When you play a game, how do you play it? Monopoly or Settlers of Catan around the dining table? Mario Kart on your Nintendo Switch? Assassin’s Creed on your Xbox? Among Us on your phone? Usually, they are games with a physical form, a console or an app. Artie is gearing up to shake up the games industry with another option, bringing high-end games back to the browser. The advantages are obvious: No apps to download, and you can launch straight into a game from a link-in-bio, whether from TikTok, Instagram or, well, wherever you can find links.
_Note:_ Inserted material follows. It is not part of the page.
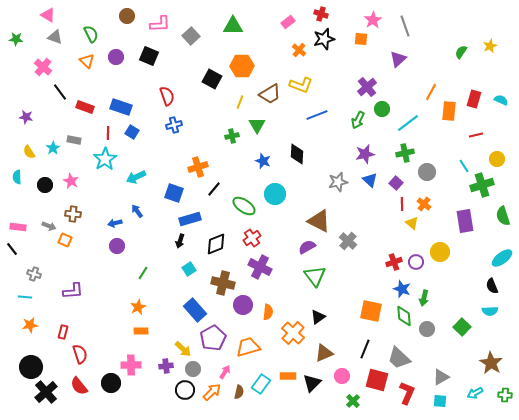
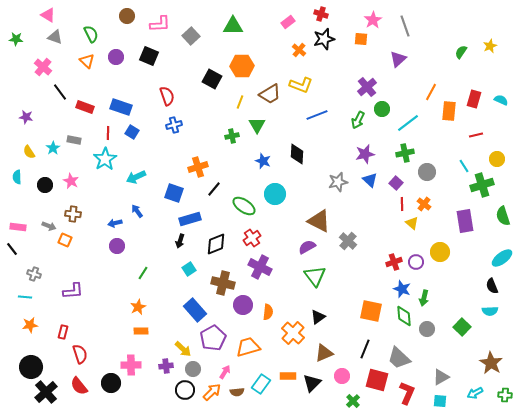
brown semicircle at (239, 392): moved 2 px left; rotated 72 degrees clockwise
Also: Sidestepping the apps means not paying Apple the in-app purchase finder’s fee for transactions.
“We realized that with 5G, device maturity and the GPUs we could access through the browser, you don’t actually need to download a game to run a high-quality game anymore,” explains Ryan Horrigan, Artie’s co-founder and CEO, in an interview with TechCrunch. “We thought, is there a way to do something that isn’t pure client side… is there a way we can leverage Unreal or Unity, and do some sort of elegant asset streaming and optimization where we’re kind of streaming data from the cloud, but we’re rendering locally on your device?”
Yes, there is a way of doing it, it turns out, and that’s the market Artie is taking a leap into. The company refers to it as “over-the-top game streaming.”
“The idea being I’m in my TikTok feed where I see an influencer or an ad, and I click a link. I play the game instantly in the pop-up browser and TikTok, but then I have two choices,” says Horrigan. “I can either follow the game there and return (akin to Farmville back in the day and Facebook) and go back to social to play, or I can save a bookmark or a progressive web app to my phone screen and have a pseudo-app at my finger tips.”
Being a progressive web app makes it indistinguishable from an app, but has the benefits of being discoverable in a multitude of ways, particularly via social media, and not having to be downloaded. TikTok and Instagram are now the equivalents of an old-fashioned arcade.
“I used to play at the arcade as a kid,” says Horrigan. “What if the modern arcade is just TikTok or Instagram? We’ve been saying that we’re trying to build the game console of the future on social media, which is maybe a weird thing to say. But if you think about it, a console was hardware. Then more recently, it’s been software, like with Steam on the PC, or the Epic game store. But, there isn’t really the equivalent of those on mobile, because there hasn’t been the access point to reach players.”
Reaching players through social media, obviating app stores and rendering on the client side makes sense for both gamers and developers, Artie believes. Without having to pay app store fees or cloud rendering costs it provides developers with the financial ability to make new games that appeal to different markets.
“We can afford to have a different sized audience,” says Horrigan. He maybe right, and if that means a wider variety of games for wider audiences, available without the friction apps (and in-app purchases) add to the experience, that may just turn out to be a win all around.